First of three posts on my Dempsey ancestors in Civil War Baltimore.
In 1865 — while my Union Army ancestor Pvt. Arthur Bull was on duty at Bermuda Hundred, Va. — my Irish ancestors William Patrick and Katherine Dempsey were establishing their family 170 miles to the north in the teeming city of Baltimore, Md.

This St. Patrick’s Day seems a good time to tip a hat to my paternal, Irish great, great grandparents and share what I know about their civilian life during the Civil War years.
The 1860 U.S. census for the 8th Ward of Baltimore City, Baltimore County, Maryland — enumerated on 23 July 1860 — gives a picture of the Dempsey family at that time.
William Dempsey, 35, was a blacksmith born in Ireland. The “value of personal estate owned” by him was $40 — about $1,170 today — and he was “unable to read & write.” Catherine [Katherine], 34, was also born in Ireland.
The census entry lists five sons. Patrick, 9, born in Canada was “in school within the year.” Thomas, 6, also born in Canada, was not at school yet. The three youngest, born in Maryland — John, 3; James, 2; and Andrew, 6 months — were too young for school.
The two Canada births suggest that the Dempsey family did not immigrate directly to Baltimore. In addition, on a pedigree chart prepared by a late female cousin of my dad’s, she wrote a note (alas, not sourced) that said William’s first wife died early and left him with three children — Nan, John and Patrick, who died young. If so, Katherine was his second wife.

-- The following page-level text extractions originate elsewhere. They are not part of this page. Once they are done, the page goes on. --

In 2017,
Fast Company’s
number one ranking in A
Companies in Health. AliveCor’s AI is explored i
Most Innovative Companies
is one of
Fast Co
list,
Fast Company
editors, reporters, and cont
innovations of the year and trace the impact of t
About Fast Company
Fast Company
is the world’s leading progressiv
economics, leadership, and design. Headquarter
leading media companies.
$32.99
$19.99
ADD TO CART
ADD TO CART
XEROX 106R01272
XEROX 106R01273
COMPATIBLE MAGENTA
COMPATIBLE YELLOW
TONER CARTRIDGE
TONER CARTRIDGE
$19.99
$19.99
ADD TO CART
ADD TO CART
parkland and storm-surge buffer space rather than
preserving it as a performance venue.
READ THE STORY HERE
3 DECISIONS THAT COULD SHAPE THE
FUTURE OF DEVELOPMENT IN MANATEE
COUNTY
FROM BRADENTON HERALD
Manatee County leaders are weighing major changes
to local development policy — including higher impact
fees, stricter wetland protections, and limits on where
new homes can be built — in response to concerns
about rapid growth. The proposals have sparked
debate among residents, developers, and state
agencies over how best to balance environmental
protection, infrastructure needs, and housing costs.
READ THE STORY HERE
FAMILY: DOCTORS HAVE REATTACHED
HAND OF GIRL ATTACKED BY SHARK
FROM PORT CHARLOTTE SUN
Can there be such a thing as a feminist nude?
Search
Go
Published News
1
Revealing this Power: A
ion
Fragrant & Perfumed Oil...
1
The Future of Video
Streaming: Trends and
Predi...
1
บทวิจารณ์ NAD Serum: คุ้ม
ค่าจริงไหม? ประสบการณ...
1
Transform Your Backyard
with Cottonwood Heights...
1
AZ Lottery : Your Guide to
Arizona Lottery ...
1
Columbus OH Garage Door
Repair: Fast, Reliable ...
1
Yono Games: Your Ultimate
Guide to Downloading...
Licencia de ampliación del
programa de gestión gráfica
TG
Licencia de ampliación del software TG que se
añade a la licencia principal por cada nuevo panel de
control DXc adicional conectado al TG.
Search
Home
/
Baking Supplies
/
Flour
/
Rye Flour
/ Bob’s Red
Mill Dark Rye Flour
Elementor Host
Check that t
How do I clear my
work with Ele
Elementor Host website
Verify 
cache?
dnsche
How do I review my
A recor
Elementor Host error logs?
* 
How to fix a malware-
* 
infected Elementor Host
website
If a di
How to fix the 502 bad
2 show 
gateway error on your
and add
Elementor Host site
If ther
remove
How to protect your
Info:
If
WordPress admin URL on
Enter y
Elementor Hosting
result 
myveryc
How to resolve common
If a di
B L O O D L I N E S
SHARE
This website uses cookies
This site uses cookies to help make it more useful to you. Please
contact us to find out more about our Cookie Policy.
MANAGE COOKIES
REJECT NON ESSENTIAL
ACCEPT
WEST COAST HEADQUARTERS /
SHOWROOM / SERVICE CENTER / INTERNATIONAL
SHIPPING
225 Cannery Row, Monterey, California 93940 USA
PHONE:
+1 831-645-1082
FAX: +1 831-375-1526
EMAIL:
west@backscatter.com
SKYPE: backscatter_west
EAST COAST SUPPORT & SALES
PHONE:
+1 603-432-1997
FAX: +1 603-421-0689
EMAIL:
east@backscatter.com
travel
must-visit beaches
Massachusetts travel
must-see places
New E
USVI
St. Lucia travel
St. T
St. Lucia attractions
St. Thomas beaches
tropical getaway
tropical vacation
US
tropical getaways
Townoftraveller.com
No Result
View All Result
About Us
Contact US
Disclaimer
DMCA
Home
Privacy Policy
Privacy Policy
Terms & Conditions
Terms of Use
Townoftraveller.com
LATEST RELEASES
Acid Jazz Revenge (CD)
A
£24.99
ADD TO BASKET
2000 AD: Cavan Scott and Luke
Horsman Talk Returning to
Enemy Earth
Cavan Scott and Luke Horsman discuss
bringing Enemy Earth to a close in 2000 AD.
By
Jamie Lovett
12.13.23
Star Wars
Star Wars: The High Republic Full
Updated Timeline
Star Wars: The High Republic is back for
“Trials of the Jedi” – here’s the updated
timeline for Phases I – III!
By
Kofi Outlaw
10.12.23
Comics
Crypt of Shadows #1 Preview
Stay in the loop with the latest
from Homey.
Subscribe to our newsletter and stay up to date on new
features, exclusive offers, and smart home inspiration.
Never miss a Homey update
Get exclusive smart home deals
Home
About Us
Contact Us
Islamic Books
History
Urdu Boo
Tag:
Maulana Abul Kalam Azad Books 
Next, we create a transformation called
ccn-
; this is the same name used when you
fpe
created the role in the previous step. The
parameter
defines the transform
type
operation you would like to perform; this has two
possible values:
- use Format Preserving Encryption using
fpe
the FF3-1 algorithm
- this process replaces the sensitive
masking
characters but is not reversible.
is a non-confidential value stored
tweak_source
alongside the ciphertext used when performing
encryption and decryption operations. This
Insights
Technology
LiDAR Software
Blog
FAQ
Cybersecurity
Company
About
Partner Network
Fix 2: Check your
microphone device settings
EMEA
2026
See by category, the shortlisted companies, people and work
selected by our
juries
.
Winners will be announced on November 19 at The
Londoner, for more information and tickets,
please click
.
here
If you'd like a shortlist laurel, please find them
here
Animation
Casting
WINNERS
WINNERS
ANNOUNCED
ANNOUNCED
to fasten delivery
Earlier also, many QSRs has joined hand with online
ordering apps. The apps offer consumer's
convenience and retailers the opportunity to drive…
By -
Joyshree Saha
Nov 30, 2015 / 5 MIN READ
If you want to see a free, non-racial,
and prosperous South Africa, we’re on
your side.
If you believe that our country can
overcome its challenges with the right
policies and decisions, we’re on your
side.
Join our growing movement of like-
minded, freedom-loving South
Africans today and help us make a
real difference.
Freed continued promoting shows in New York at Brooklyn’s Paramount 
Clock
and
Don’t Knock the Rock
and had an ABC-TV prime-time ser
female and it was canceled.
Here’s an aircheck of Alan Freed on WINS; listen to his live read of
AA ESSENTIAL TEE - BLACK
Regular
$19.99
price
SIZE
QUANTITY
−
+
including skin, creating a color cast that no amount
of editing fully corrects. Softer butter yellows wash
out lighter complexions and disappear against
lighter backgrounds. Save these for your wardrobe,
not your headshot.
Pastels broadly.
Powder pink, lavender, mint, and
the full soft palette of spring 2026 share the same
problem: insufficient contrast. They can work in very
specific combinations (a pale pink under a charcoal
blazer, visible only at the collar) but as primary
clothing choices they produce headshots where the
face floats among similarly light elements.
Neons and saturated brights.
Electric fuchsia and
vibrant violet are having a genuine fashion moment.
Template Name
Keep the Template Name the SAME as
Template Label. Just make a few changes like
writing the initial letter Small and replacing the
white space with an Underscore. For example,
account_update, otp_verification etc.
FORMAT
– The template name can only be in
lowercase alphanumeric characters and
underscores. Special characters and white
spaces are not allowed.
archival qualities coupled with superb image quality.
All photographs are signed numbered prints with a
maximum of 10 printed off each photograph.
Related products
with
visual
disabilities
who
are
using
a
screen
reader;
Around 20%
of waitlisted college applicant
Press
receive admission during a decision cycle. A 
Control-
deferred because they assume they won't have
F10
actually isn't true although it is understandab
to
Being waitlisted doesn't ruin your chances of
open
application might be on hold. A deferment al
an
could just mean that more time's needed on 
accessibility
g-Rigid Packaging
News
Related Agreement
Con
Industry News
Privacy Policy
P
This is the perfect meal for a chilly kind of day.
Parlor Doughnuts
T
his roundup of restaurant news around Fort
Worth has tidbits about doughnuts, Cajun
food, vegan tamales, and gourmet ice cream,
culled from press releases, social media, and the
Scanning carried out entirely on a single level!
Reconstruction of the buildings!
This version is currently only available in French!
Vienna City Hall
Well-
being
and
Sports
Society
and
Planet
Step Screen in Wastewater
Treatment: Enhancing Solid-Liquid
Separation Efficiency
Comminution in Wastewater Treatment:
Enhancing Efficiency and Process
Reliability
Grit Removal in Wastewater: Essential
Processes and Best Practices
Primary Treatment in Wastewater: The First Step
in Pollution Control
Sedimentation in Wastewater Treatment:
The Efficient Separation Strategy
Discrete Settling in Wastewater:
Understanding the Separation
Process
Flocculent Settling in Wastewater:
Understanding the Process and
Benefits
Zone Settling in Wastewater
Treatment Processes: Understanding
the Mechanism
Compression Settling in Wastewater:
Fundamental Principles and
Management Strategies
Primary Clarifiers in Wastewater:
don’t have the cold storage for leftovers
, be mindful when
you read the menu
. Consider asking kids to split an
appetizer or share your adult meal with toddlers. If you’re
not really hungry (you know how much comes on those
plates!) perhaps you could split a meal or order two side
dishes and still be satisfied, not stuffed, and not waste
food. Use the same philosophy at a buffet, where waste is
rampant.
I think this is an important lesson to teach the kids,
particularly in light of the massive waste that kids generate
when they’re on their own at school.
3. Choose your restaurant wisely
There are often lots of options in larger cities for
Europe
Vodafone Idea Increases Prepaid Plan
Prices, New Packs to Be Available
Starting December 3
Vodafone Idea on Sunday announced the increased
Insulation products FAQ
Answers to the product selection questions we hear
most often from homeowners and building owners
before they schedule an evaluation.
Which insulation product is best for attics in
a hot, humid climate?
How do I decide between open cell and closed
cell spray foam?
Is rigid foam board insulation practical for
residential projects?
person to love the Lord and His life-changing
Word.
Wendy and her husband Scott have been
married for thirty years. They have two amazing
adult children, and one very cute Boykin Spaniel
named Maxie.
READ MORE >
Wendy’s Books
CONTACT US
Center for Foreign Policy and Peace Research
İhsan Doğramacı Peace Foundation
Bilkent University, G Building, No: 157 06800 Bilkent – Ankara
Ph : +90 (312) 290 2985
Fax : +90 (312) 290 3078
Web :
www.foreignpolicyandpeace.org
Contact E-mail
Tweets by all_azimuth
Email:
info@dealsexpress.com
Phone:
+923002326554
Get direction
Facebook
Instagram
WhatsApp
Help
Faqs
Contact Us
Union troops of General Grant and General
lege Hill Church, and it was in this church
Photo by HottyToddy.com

Further research is needed to determine whether Katherine and William Patrick met and married in Canada or in Baltimore — and to sort out the information about the children. But it’s clear that by the start of the U.S. Civil War, my Irish great, great grandparents had settled in Baltimore City, Baltimore County, Md., with their growing family.
And very soon my great grandmother Elizabeth C. Dempsey and her twin sister Margaret M. “Maggie” Dempsey would be added to the fold.
More on the Dempsey family in the next post.
© 2015 Molly Charboneau. All rights reserved.
Molly:
This was wonderful and so evocative. It reminded me of this one family gravestone in the French cemetery in Burlington VT… the long list of names inscribed with the dates…all reflecting little lives lost within a month, a year–two years, or stillborn. The very difficult lives of women etched there for perpetuity–so tough. It’s great that you are capturing the family stories and sharing them with us all these years later.
Appreciate these comments, Jane. My great, great grandmother Katherine Dempsey was quite something. She ended up as the matriarch of a huge extended family, as you will read in future posts. But this is the first time I have considered what her life was like earlier, at the time of the U.S. Civil War.